Moving to Melbourne in pursuit of rock-star ambitions in 2011, I found the cost of a ticket was still around $10. Sometimes ticket prices dipped as low as $5 for a night out.
In the decade since, ticket prices have shifted closer to $15, but it now costs more for a pint of beer in some bars than it does for a 40-minute set of original music by talented young musicians.
A current push by the musicians’ union, Musicians Australia, a branch of the Media, Entertainment & Arts Alliance, seeks to address this by setting a minimum rate of pay at $250 per musician, per performance.
The proposal is currently aimed at gigs supported with public funding, but the long-term goal is to mandate a minimum rate of pay for musicians sector-wide.
Venue owners, such as The Tote’s Jon Perring, have already come out strongly against the proposal, saying it would bankrupt small live music venues. However, this isn’t the full story.
It isn’t cheap to be a musician in Australia today. There’s the cost of equipment, rehearsal space, travel costs to and from rehearsals and gigs, the outlay of time and capital in the form of years of training – and the paid work forgone in pursuit of a passion.
All this set against a backdrop of the rising cost of living and stagnating wages both in their “day jobs” and musicians’ inability to charge more per performance due to an assumption that audiences and venues aren’t willing to pay – an assumption that has remained unchallenged for decades.
As venues reopened after Melbourne’s 18 months of lockdowns, there has been a growing awareness about what live music is really worth – and a question as to whether ticket prices should be raised to support those who make it possible. However, with no bargaining power and entrenched assumptions about what punters are willing to pay, musicians remain some of the most undervalued cultural workers in Australia. And to be frank, those who benefit most from this arrangement are the venues and promoters.
Small live music venues are peculiar spaces.
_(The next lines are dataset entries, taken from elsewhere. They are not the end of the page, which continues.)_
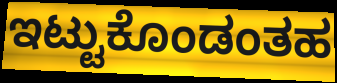
ಇಟ್ಟುಕೊಂಡಂತಹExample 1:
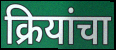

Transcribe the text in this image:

क्रियांचा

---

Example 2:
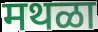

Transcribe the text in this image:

मथळा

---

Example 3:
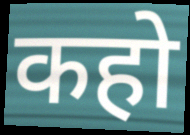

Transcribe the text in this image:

कहो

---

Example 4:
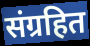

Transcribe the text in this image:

संग्रहित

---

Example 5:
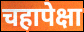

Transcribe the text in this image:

चहापेक्षाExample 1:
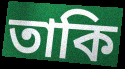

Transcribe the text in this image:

তাকি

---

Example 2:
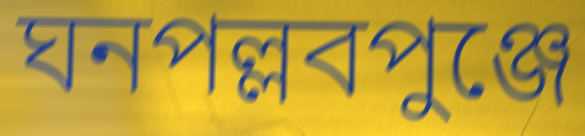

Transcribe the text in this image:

ঘনপল্লবপুঞ্জে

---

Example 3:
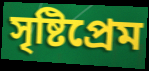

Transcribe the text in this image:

সৃষ্টিপ্রেম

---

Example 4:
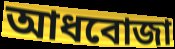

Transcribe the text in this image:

আধবোজা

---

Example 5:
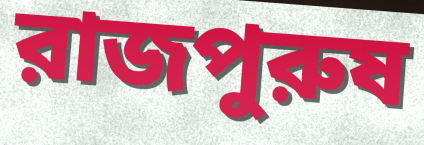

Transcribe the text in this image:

রাজপুরুষ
Though they operate as for-profit, small-to-medium businesses, they double as social and community hubs for music scenes, often prioritising giving an emerging band their shot over a profitable night. Regardless, too often this contribution comes at a cost to musicians.
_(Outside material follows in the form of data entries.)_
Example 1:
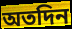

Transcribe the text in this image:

অতদিন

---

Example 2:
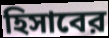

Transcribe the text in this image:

হিসাবের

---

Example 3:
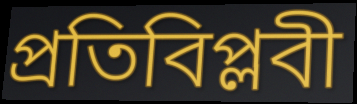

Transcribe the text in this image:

প্রতিবিপ্লবী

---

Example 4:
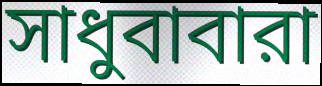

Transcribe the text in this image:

সাধুবাবারা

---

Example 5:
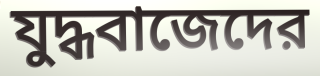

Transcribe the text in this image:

যুদ্ধবাজেদের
Serious intervention is needed to raise the bar for everyone in the live music industry. A move to a minimum rate of pay for musicians is the catalyst we need to value their cultural labour accordingly.
Of course, this fundamental shift would come with a teething process. Ticket prices would have to quickly catch up with their actual value, and there would be a short-term shock to audiences and the profit margins of smaller venues.
But a focus on the potential risks shows our lack of imagination as to what else we could be doing to support a truly thriving cultural landscape.
Elsewhere, France has a strong history of direct subsidies for artists in the form of an unemployment insurance scheme, as well as many publicly owned, not-for-profit small live music venues run by state and local governments.
In Ireland, a Basic Income for Artists is being trialled, paying 2000 artists the minimum wage for three years. In Korea, a youth basic income has been trialled to great success, which would have obvious implications for young musicians.
Putting a minimum floor on revenue available to artists is an obvious and productive policy – as is a minimum rate of pay for musicians.
Of course, some venues might fail (as they already do now), but those that survive will be able to attract better talent.
Niche genres such as grindcore, reggae or punk might also move to DIY, not-for-profit spaces, but this does not mean commercial audiences for these genres will cease to exist. In fact, minimum pay for musicians and greater government involvement may grow the number of community or publicly run live music spaces in Australia, like the recent push for co-operatively or community owned venues in the UK.
I have a great deal of affection for small venues such as The Tote. I have played on that stage and danced in that pit many times. It’s where I met my partner at 3am after the Renegade Pub Football League’s annual ball.
What made these moments possible – what brought them alive – was the talent of the musicians who played, and who have been underpaid for a generation.
These musicians are workers. They shouldn’t be made to pick up the tab.